The mean age at menarche was similar for cut and uncut women (14.6 and 14.4 years, respectively), but cut women had been younger at first intercourse (19.0 vs. 20.7 years), first pregnancy (22.1 vs. 24.3 years) and first marriage (22.9 vs. 25.8 years). After adjustment for confounding variables, however, only the difference in age at first pregnancy was statistically significant: For cut women, the risk of getting pregnant at a given age was approximately 1.3 times that for uncut women.
Reports of recurrent symptoms of reproductive tract infections were more frequent among women who had undergone genital cutting than among women who had not. For example, 17% of cut women reported experiencing lower-abdominal pain, compared with 11% of uncut women. In addition, the proportion reporting yellowish, malodorous vaginal discharge was three times as high among cut women as among uncut women (6% vs. 2%), and the proportion reporting white vaginal discharge was more than twice as high (12% vs. 5%). A greater proportion of cut women than of uncut women also reported itching sensations in the genital area (14% vs. 8%), pain while urinating (4% vs. 2%) and pain during sexual intercourse (4% vs. 2%). Small proportions of women in each group reported genital ulcers (slightly more than 2% of cut women and fewer than 1% of uncut women). After controlling for potentially confounding factors, women who had been cut were significantly more likely than uncut women to report lower-abdominal pain (odds ratio, 1.5), yellowish and malodorous vaginal discharge (2.8), white vaginal discharge (1.7) and genital ulcers (4.4).
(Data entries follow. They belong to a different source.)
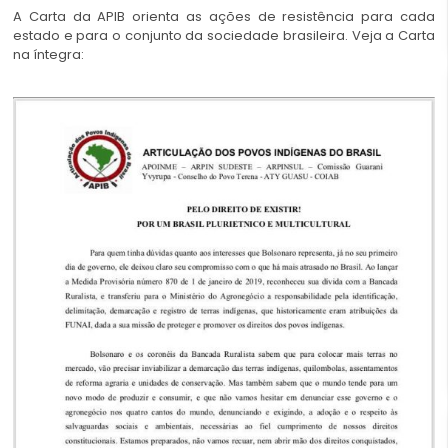
A Carta da APIB orienta as ações de resistência para cada
estado e para o conjunto da sociedade brasileira. Veja a Carta
na íntegra: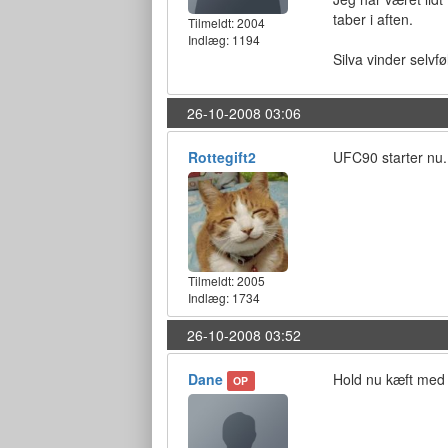
taber i aften.
Tilmeldt:
2004
Indlæg: 1194
Silva vinder selvfø
26-10-2008 03:06
Rottegift2
UFC90 starter nu.
Tilmeldt:
2005
Indlæg: 1734
26-10-2008 03:52
Dane
Hold nu kæft med L
OP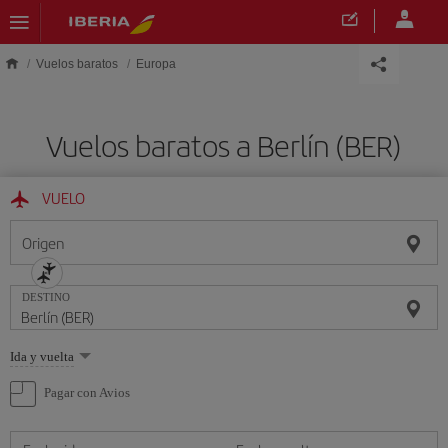
Saltar al contenido principal
Vuelos baratos
Europa
Vuelos baratos a Berlín (BER)
VUELO
Origen
DESTINO
Seleccione
Ida y vuelta
una
opción
Pagar con Avios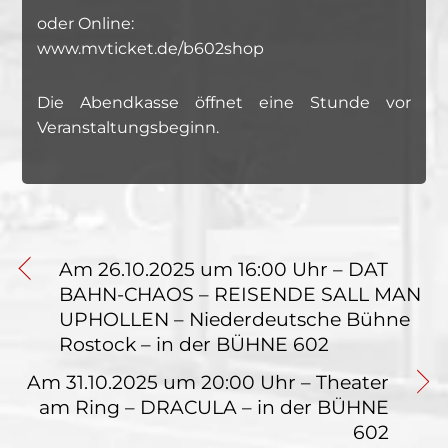
oder Online:
www.mvticket.de/b602shop
Die Abendkasse öffnet eine Stunde vor
Veranstaltungsbeginn.
Am 26.10.2025 um 16:00 Uhr – DAT
BAHN-CHAOS – REISENDE SALL MAN
UPHOLLEN – Niederdeutsche Bühne
Rostock – in der BÜHNE 602
Am 31.10.2025 um 20:00 Uhr – Theater
am Ring – DRACULA – in der BÜHNE
602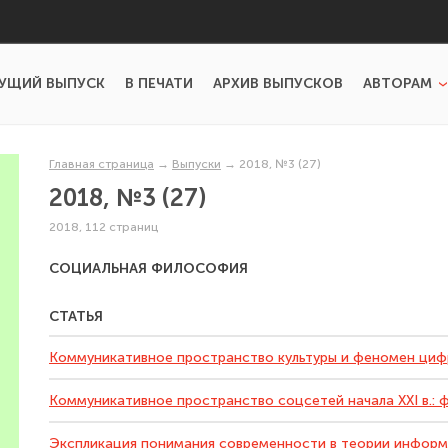
УЩИЙ ВЫПУСК
В ПЕЧАТИ
АРХИВ ВЫПУСКОВ
АВТОРАМ
Главная страница
→
Выпуски
→
2018, №3 (27)
2018, №3 (27)
2018, 112 страниц
СОЦИАЛЬНАЯ ФИЛОСОФИЯ
СТАТЬЯ
Коммуникативное пространство культуры и феномен ци
Коммуникативное пространство соцсетей начала XXI в.: 
Экспликация понимания современности в теории инфор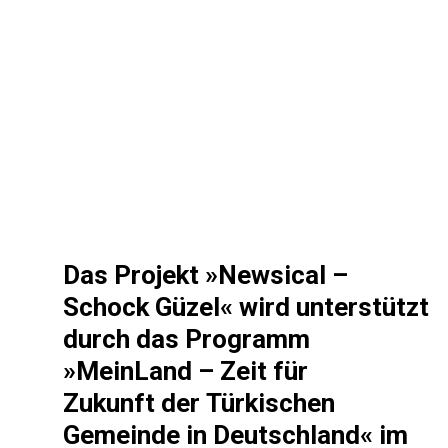
Das Projekt »Newsical –
Schock Güzel« wird unterstützt
durch das Programm
»MeinLand – Zeit für
Zukunft der Türkischen
Gemeinde in Deutschland« im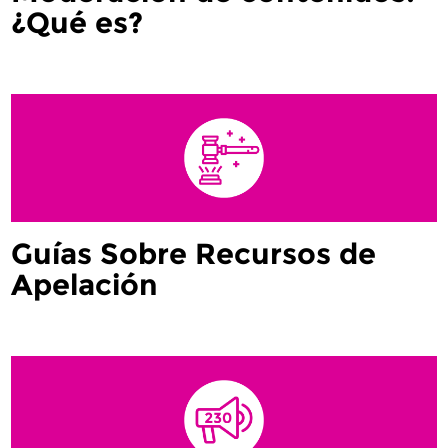
¿Qué es?
Guías Sobre Recursos de
Apelación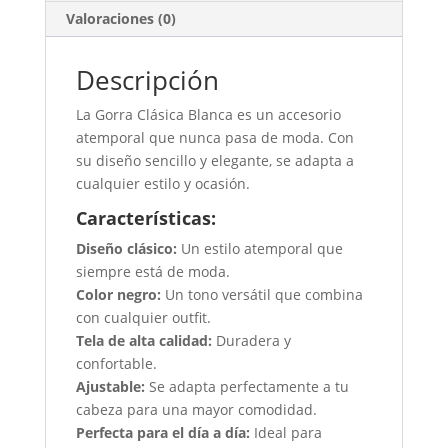
Valoraciones (0)
Descripción
La Gorra Clásica Blanca es un accesorio
atemporal que nunca pasa de moda. Con
su diseño sencillo y elegante, se adapta a
cualquier estilo y ocasión.
Características:
Diseño clásico:
Un estilo atemporal que
siempre está de moda.
Color negro:
Un tono versátil que combina
con cualquier outfit.
Tela de alta calidad:
Duradera y
confortable.
Ajustable:
Se adapta perfectamente a tu
cabeza para una mayor comodidad.
Perfecta para el día a día:
Ideal para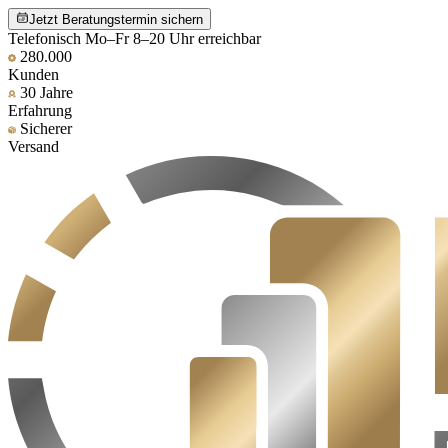
Jetzt Beratungstermin sichern
Telefonisch Mo–Fr 8–20 Uhr erreichbar
280.000
Kunden
30 Jahre
Erfahrung
Sicherer
Versand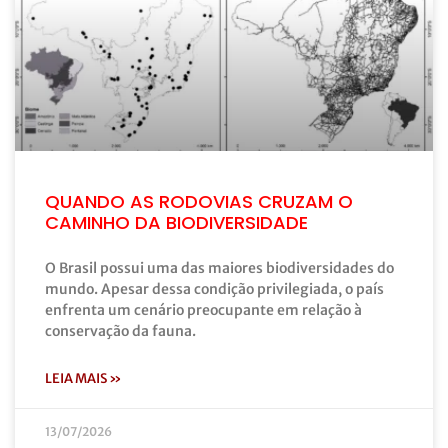
QUANDO AS RODOVIAS CRUZAM O
CAMINHO DA BIODIVERSIDADE
O Brasil possui uma das maiores biodiversidades do
mundo. Apesar dessa condição privilegiada, o país
enfrenta um cenário preocupante em relação à
conservação da fauna.
LEIA MAIS »
13/07/2026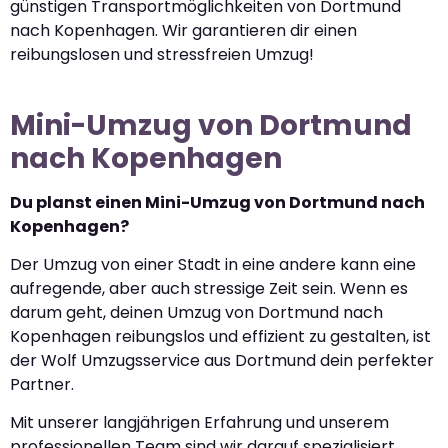
günstigen Transportmöglichkeiten von Dortmund
nach Kopenhagen. Wir garantieren dir einen
reibungslosen und stressfreien Umzug!
Mini-Umzug von Dortmund
nach Kopenhagen
Du planst einen Mini-Umzug von Dortmund nach
Kopenhagen?
Der Umzug von einer Stadt in eine andere kann eine
aufregende, aber auch stressige Zeit sein. Wenn es
darum geht, deinen Umzug von Dortmund nach
Kopenhagen reibungslos und effizient zu gestalten, ist
der Wolf Umzugsservice aus Dortmund dein perfekter
Partner.
Mit unserer langjährigen Erfahrung und unserem
professionellen Team sind wir darauf spezialisiert,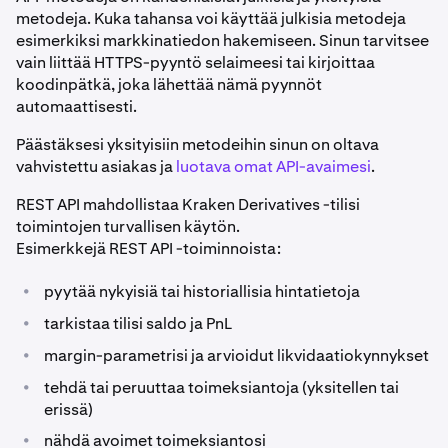
metodeja. Kuka tahansa voi käyttää julkisia metodeja
esimerkiksi markkinatiedon hakemiseen. Sinun tarvitsee
vain liittää HTTPS-pyyntö selaimeesi tai kirjoittaa
koodinpätkä, joka lähettää nämä pyynnöt
automaattisesti.
Päästäksesi yksityisiin metodeihin sinun on oltava
vahvistettu asiakas ja
luotava omat API-avaimesi
.
REST API mahdollistaa Kraken Derivatives -tilisi
toimintojen turvallisen käytön.
Esimerkkejä REST API -toiminnoista:
•
pyytää nykyisiä tai historiallisia hintatietoja
•
tarkistaa tilisi saldo ja PnL
•
margin-parametrisi ja arvioidut likvidaatiokynnykset
•
tehdä tai peruuttaa toimeksiantoja (yksitellen tai
erissä)
•
nähdä avoimet toimeksiantosi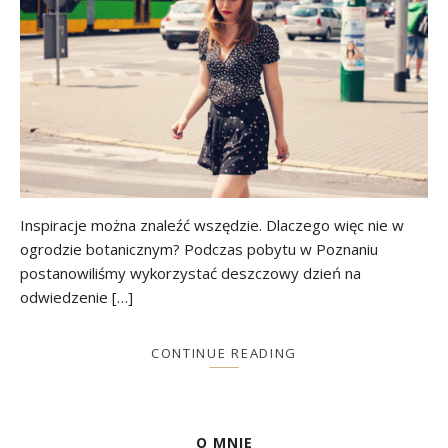
Inspiracje można znaleźć wszędzie. Dlaczego więc nie w
ogrodzie botanicznym? Podczas pobytu w Poznaniu
postanowiliśmy wykorzystać deszczowy dzień na
odwiedzenie […]
CONTINUE READING
O MNIE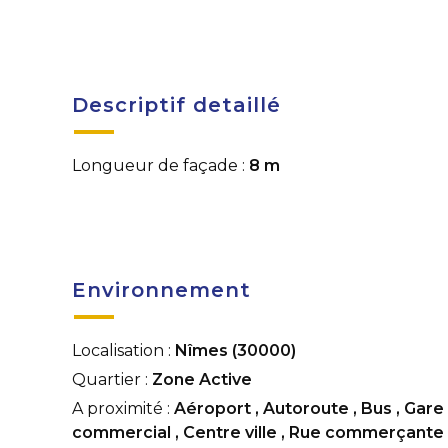
Descriptif detaillé
Longueur de façade :
8 m
Environnement
Localisation :
Nîmes (30000)
Quartier :
Zone Active
A proximité :
Aéroport
,
Autoroute
,
Bus
,
Gare
commercial
,
Centre ville
,
Rue commerçante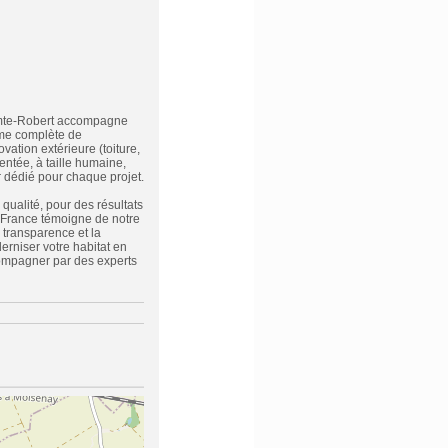
-Comte-Robert accompagne
mme complète de
vation extérieure (toiture,
entée, à taille humaine,
 dédié pour chaque projet.
qualité, pour des résultats
 France témoigne de notre
 transparence et la
derniser votre habitat en
compagner par des experts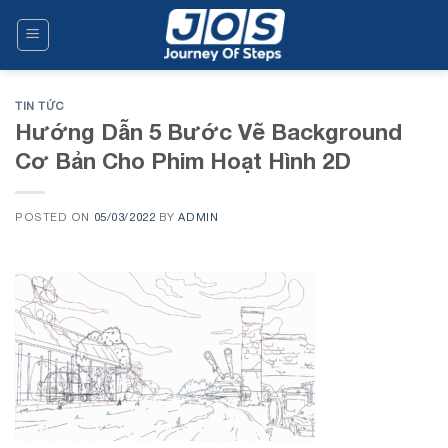
Skip
to
content
TIN TỨC
Hướng Dẫn 5 Bước Vẽ Background
Cơ Bản Cho Phim Hoạt Hình 2D
POSTED ON
05/03/2022
BY
ADMIN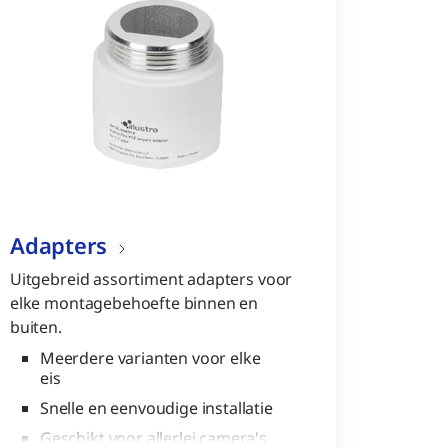
Adapters
Uitgebreid assortiment adapters voor
elke montagebehoefte binnen en
buiten.
Meerdere varianten voor elke
eis
Snelle en eenvoudige installatie
Geschikt voor allerlei camera's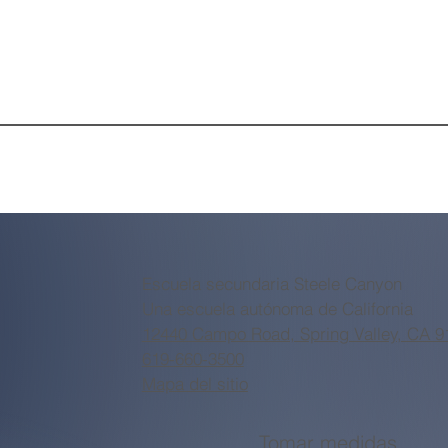
Escuela secundaria Steele Canyon
Una escuela autónoma de California
12440 Campo Road, Spring Valley, CA 9
619-660-3500
Mapa del sitio
Tomar medidas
According to the investigators, these findings contribute to a better understanding of sexuality outcomes in cut women and provide evidence to negate the argument of female genital cutting proponents that cut women experience reduced sexual sensation (which is expected to make them less likely than uncut women to become sexually promiscuous). In fact, this study found that women who had undergone genital cutting were just as likely as those who had not to report having had recent sexual intercourse and were more likely to report at least sometimes initiating sexual intercourse with their partner. Moreover, women who had been cut were at least as likely as uncut women to report regularly having an orgasm during sexual intercourse; however, they were less likely to cite the clitoris, and more likely to identify their breasts, as their most sensitive body part. Thus, according to the authors, the results of this study suggest that genital cutting does not eliminate a woman's sexual sensation, but instead "shift[s]...the point of maximal sexual stimulation from the clitoris...or labia to the breasts."
The authors assert that their data also are useful in disproving the argument that "genital cutting...enhances the reproductive health of women." Instead, the authors conclude, their results "suggest that genital cutting may predispose women to adverse sexuality outcomes."--C. Coren
REFERENCE
1. Okonofua FE et al., The association between female genital cutting and correlates of sexual and gynaecological morbidity in Edo State, Nigeria, BJOG: an International Journal of Obstetrics and Gynaecology, 2002, 109(10):1089-1096.